■ **REQUIRED WORK**
Reproduce the passage of the mailing-list reply on distribution training between "Do you know" and "fairly dreadful performance.", inclusive.

[Biojava-l] adding counts to Dists

Thomas Down td2@sanger.ac.uk
Thu, 13 Dec 2001 11:14:54 +0000


On Thu, Dec 13, 2001 at 10:33:52PM +1300, Mark Schreiber wrote:
> Hi -
> 
> When adding a large number of counts to a Distribution via a trainer i
> have found it is much quicker to store the counts in and array (indexed by
> the AlphabetIndex for that alphabet). Increment the counts as each symbol
> comes in and then add the counts to the trainer at the end. (followed by
> the .train() method).
> 
> I'm curious as to why this is. I assume its cause the trainer checks the
> validity of each symbol, although technically so does the AlphabetIndex by
> looking up the index for the symbol.
> 
> Not that this is a major issue it might just be a way to speed up
> distribution training

Do you know what what implementation of Distribution you're
using?  SimpleDistribution uses a fairly sensible DistributionTrainer
object (which uses an Indexed and an array -- pretty much the
same as you are).  However, I notice that there's also something
called SimpleDistributionTrainer.  This is storing counts in
a Map<Symbol, Double>, and I suspect is likely to be /much/
less efficient -- especially as there's object churn every time
a new count is added.

If the distribution you're using is still using a SimpleDistributuinTrainer,
I'd guess that could cause some fairly dreadful performance.

    Thomas.

■ **PROVIDED MATERIAL**
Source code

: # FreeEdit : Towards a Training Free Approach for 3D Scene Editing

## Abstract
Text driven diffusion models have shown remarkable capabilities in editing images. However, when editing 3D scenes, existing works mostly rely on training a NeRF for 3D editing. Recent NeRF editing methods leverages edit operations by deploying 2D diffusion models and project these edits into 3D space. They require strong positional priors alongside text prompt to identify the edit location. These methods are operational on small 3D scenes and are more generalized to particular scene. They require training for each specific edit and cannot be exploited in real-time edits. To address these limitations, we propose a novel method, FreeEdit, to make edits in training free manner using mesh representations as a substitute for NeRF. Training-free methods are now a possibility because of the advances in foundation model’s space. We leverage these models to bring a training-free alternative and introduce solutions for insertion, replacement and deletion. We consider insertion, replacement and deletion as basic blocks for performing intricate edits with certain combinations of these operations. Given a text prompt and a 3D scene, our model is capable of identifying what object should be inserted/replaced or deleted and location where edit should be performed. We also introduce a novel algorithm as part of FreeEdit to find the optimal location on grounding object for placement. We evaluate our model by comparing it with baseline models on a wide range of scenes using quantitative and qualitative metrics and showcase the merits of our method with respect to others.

■ **REPLY**
Do you know what what implementation of Distribution you're
using?  SimpleDistribution uses a fairly sensible DistributionTrainer
object (which uses an Indexed and an array -- pretty much the
same as you are).  However, I notice that there's also something
called SimpleDistributionTrainer.  This is storing counts in
a Map<Symbol, Double>, and I suspect is likely to be /much/
less efficient -- especially as there's object churn every time
a new count is added.

If the distribution you're using is still using a SimpleDistributuinTrainer,
I'd guess that could cause some fairly dreadful performance.